This protocol will help researchers more accurately determine the native oligomeric state of membrane proteins by utilizing the native cell membrane nanoparticle system in conjunction with electron microscopy. The advantage of this technique is that it provides accurate structural data of membrane proteins in a native cell membrane-like environment, and it can be utilized for future high-resolution structure determination. Demonstrating the procedure will be Kyle Kroeck, a postdoctoral fellow from my laboratory.

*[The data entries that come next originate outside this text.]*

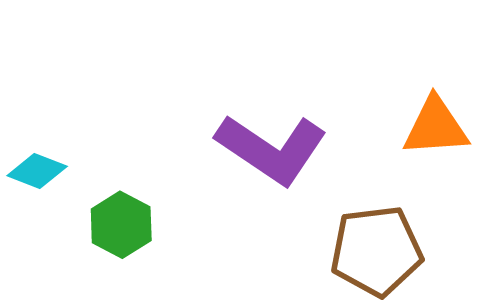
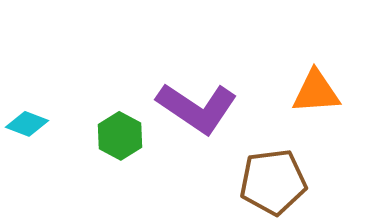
green hexagon: (121, 225) -> (120, 136), moved

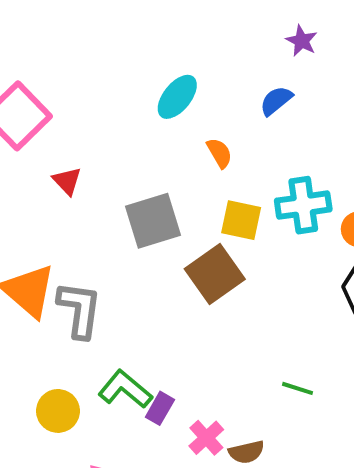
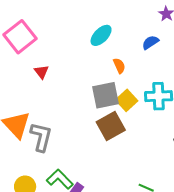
yellow square: (241, 220) -> (127, 100), turned 30
gray square: (153, 221) -> (105, 95), moved

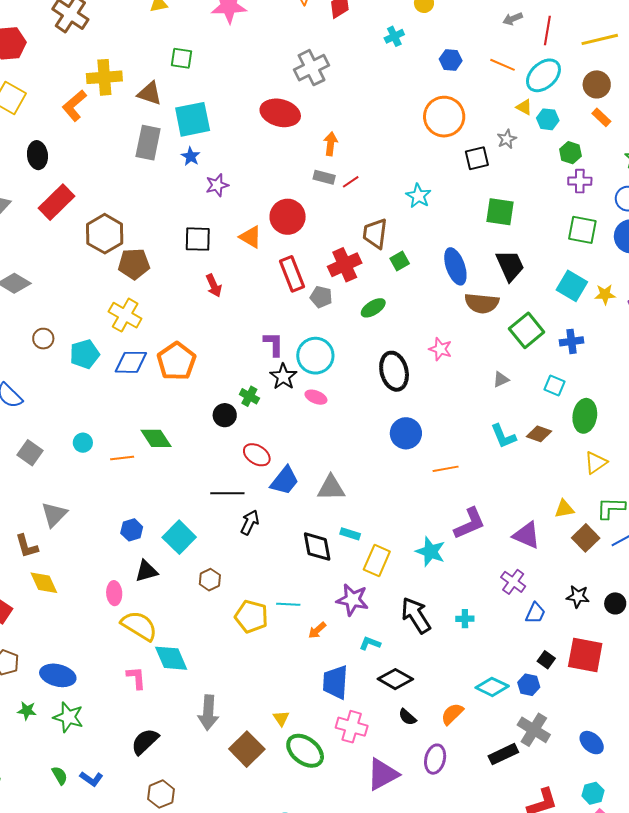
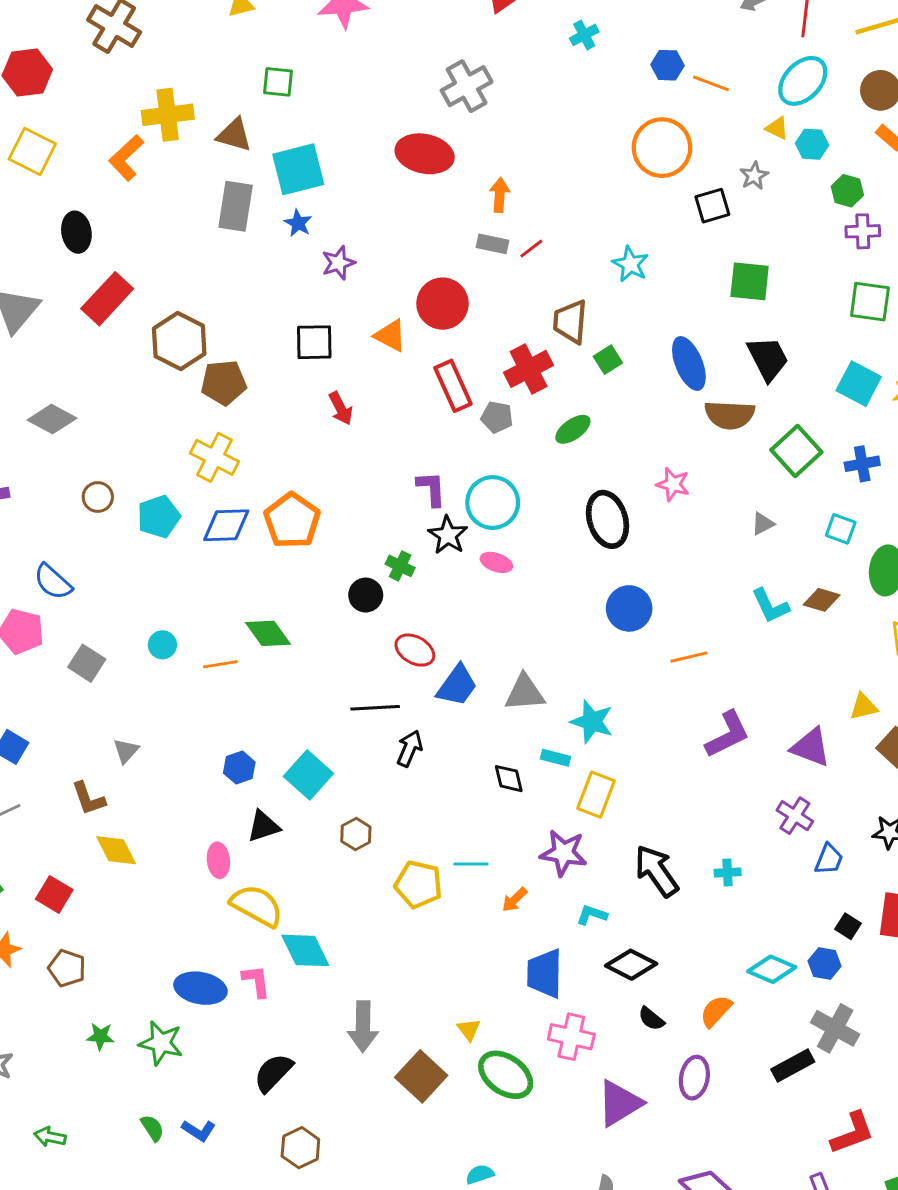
orange line: (502, 65) -> (711, 83), moved
gray triangle: (54, 514) -> (126, 751), size x0.7
black diamond: (317, 547) -> (509, 779), size x0.7
cyan star: (430, 552) -> (592, 722), moved
blue ellipse: (58, 675) -> (200, 988), moved

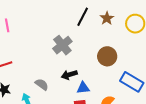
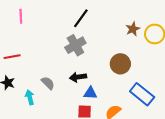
black line: (83, 17) -> (81, 18), moved
brown star: (107, 18) -> (133, 29), moved

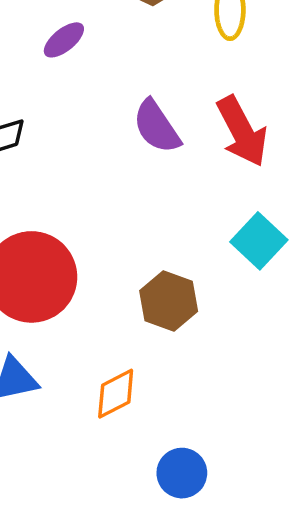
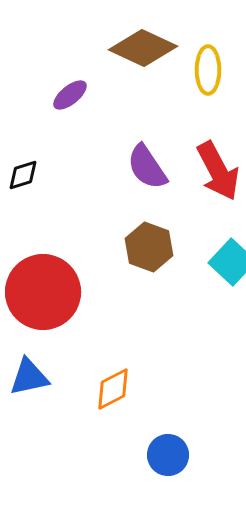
brown hexagon: (169, 301) -> (149, 247), moved

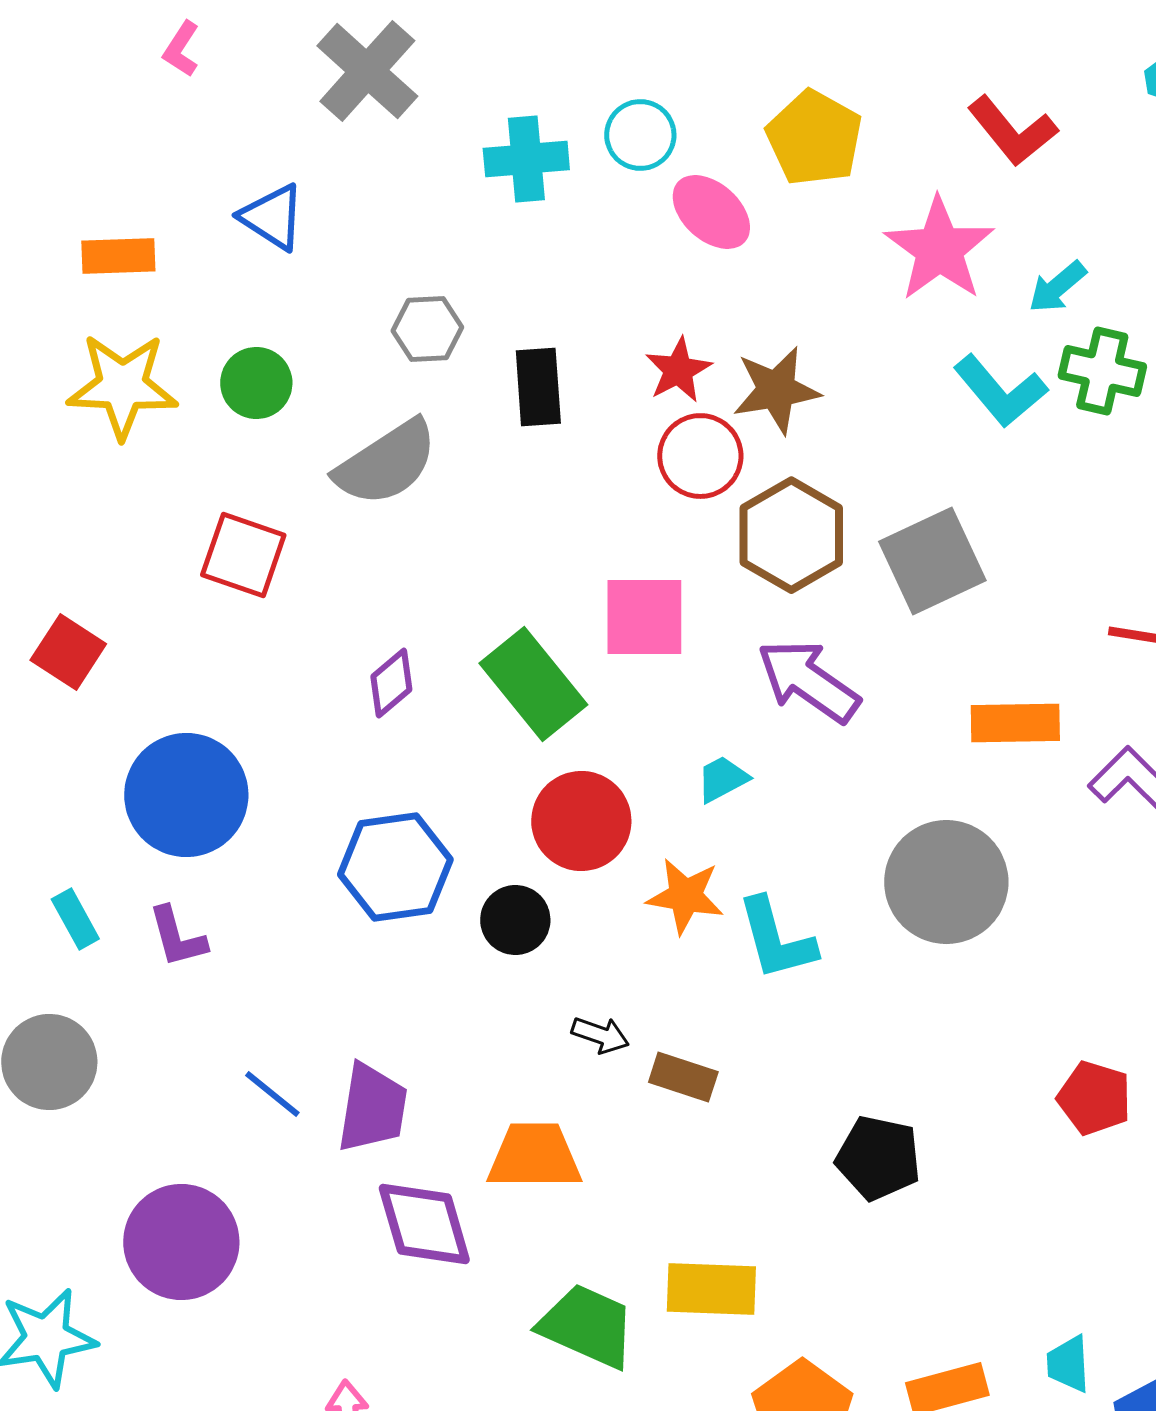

To prepare native cell membrane nanoparticles, resuspend one gram of the membrane pellet of interest in 10 milliliters of NCMN Buffer A.Use a glass Dounce homogenizer to homogenize the resuspended cell membrane sample at 20 degrees Celsius and transfer the suspended sample to a 50 milliliter polypropylene tube. Add membrane active polymer stock solution and additional NCMN Buffer A to the sample to a final concentration of 2.5%membrane active polymer and shake the solution for two hours at 20 degrees Celsius. At the end of the incubation, ultracentrifuge the sample.
During the centrifugation, equilibrate a five milliliter nickel NTA column with 25 milliliters of NCMN Buffer A.At the end of the centrifugation, transfer the supernatant onto the column and use a syringe pump set to a 0.5 milliliter per minute flow rate to load the supernatant onto the column at 20 degrees Celsius. Wash the fast protein liquid chromatography machine lines with enough NCMN Buffer B to completely flush the system and connect the column to the chromatography machine. Wash the column with 30 milliliters of NCMN Buffer B at a one milliliter per minute flow rate and collect the flowthrough.
Wash the column with 30 milliliters of NCMN Buffer C at a one milliliter per minute flow rate and collect the flowthrough. Elute the protein with 20 milliliters of NCMN Buffer D at a 0.5 milliliter per minute flow rate and use a fraction collector to collect one milliliter fractions of the sample, then store the protein samples at four degrees Celsius using SDS-PAGE to check the samples that correspond to the peaks observed on the fast protein liquid chromatography elution graph. To prepare negative stain grids, wrap a glass slide with filter paper with the carbon side facing up and place the grids that are going to be used for the sample preparation onto the slide.
Place the glass slide with the electron microscope grids into the chamber of a glow discharger between the two electrodes and replace the glass lid making sure the lid is centered and well-sealed. Run the glow discharging machine and make sure that the purple light generated by the plasma is visible. When the machine is finished running, wait until the chamber has reached atmospheric pressure before removing the glass lid and placing the slide onto the bench.
Adjust the concentration of the purified protein samples to about 0.1 milligrams per milliliter and load 3.5 microliters of the protein sample onto the 10 nanometer thick carbon grid. After one minute, use a piece of filter paper to remove the liquid from the electron microscopy grid surface and wash the grid surface three times with one three microliter droplet of water per wash. After the last water wash, wash the grid surface two more times with three microliter droplets of fresh filtered 2%uranium acetate per wash.
After the last uranium acetate wash, stain the grid with a three microliter droplet of fresh filtered 2%uranium acetate for one minute. At the end of the incubation, use a new piece of filter paper to remove the droplet and air dry the grid for at least one minute before storing the grid in a grid box for later use. Here, negative stain images obtained using transmission electron microscopy as demonstrated can be observed.
The negative stain image for the wild-type Acraflavin resistance channel protein B sample purified with detergent reveals a homogeneous solution of monodispersed particles with the protein displaying a well-defined trimeric quaternary structure. These trimeric structures correspond with the observed size exclusion chromatogram after purification. In comparison, in the negative stain image for the P223G mutant also purified with detergent, a heterogeneous solution of polydispersed nanoparticles with a propensity toward aggregation but no observable native trimers can be observed.
These results are also supported by size exclusion chromatography. Similar results were observed for wild-type and mutant proteins after purification with the membrane active polymer NCMNP11. The use of the NCMNP52 polymer facilitates the generation of native cell membrane nanoparticles in much larger sizes allowing multiple Acraflavin resistance channel protein B trimers to be imaged in a single native cell membrane particle.
In the mutant sample, however, no trimer particles are observed, even when looking at the large native cell membrane bilayer patches. SDS-PAGE analysis of the purified protein samples confirms the presence of Acraflavin resistance B in all of the samples with a greater than 95%purity at the predicted molecular weight of the protein. When modifying this protocol for other proteins, it is important to experimentally determine the appropriate amount of membrane fraction and the length and time and temperature for the solubilization process.
If the images of your sample reveal a homogenous solution of monodispersed particles with well-defined structural units, the sample can be used for high-resolution structure determination with cryo-electron microscopy.